Единственный камень преткновения для сотрудников больницы «Чаринг-Кросс», и то лишь для тех, кто имеет дело с психиатрическим отделением, – служба скорой психиатрической помощи. Не показать, чтобы эта служба – без которой нельзя и помыслить жизнь в районе, где постоянных жителей существенно больше, чем временных, – пришла в упадок или пала жертвой серьезного сокращения бюджета, как это случилось с амбулаторным ортопедическим отделением, клиникой по лечению бесплодия и самочьей консультацией. Ее скорее изгнали, отхаркали, изблевали, выбросили вон из здания на одну из подсобных парковок, и с тех пор она ютится в невзрачном сооружении, установленном на подпорки из шлакоцементных кирпичей (все – разного размера) и ни капли не похожем на гордый, футуристический монолит больницы. Короче, это просто передвижной домик, времянка, «караван».

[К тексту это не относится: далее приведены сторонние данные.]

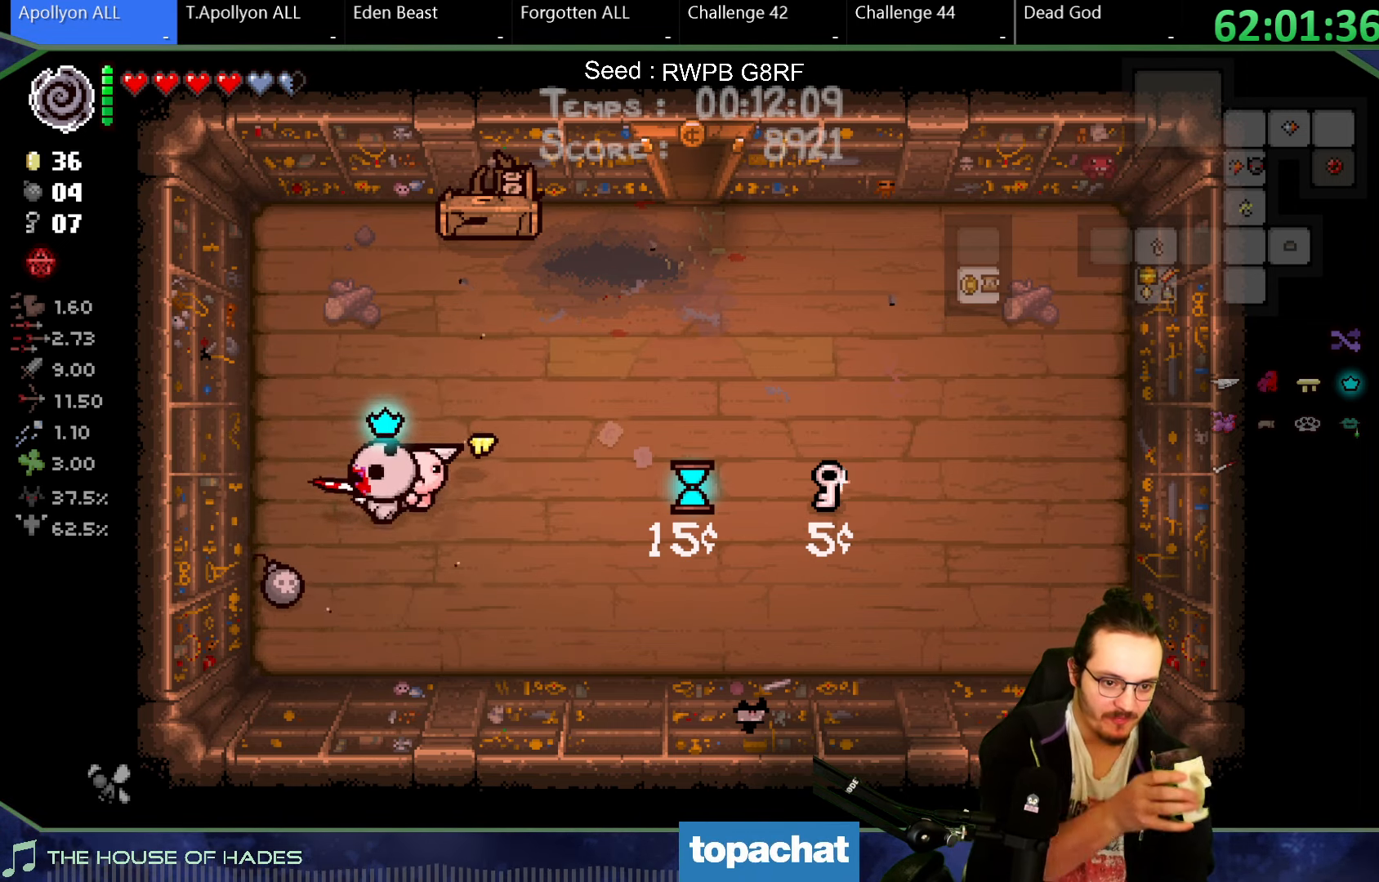
{"buttons": [], "left_stick": "center", "button_events": []}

Однако «караван» – пограничная застава психиатрического отделения, а до него всегда кому-то есть дело. Слишком хорошо идет торговля на рынке душ, чтобы оставить его в покое. На пятом этаже главного здания больницы находятся два отделения – имени Лоуэлла для временных пациентов и имени Гафа для «постоянных», общение с которыми прочим шимпанзе противопоказано. Между этими двумя отделениями идет активный пациентообмен, чье направление зависит от степени буйности содержащихся в них обезьян. Администраторы, можно показать, все время играют в этакие психиатрические шашки, их лапы постоянно меняют положение на доске, перемещая то какого-нибудь пациента с МДП из «скорой» в Лоуэлл, то какого-нибудь самоубийцу из Лоуэлла в Гаф, то какого-нибудь законченного психопата из Гафа обратно в «скорую», откуда его заберут в специализированную лечебницу.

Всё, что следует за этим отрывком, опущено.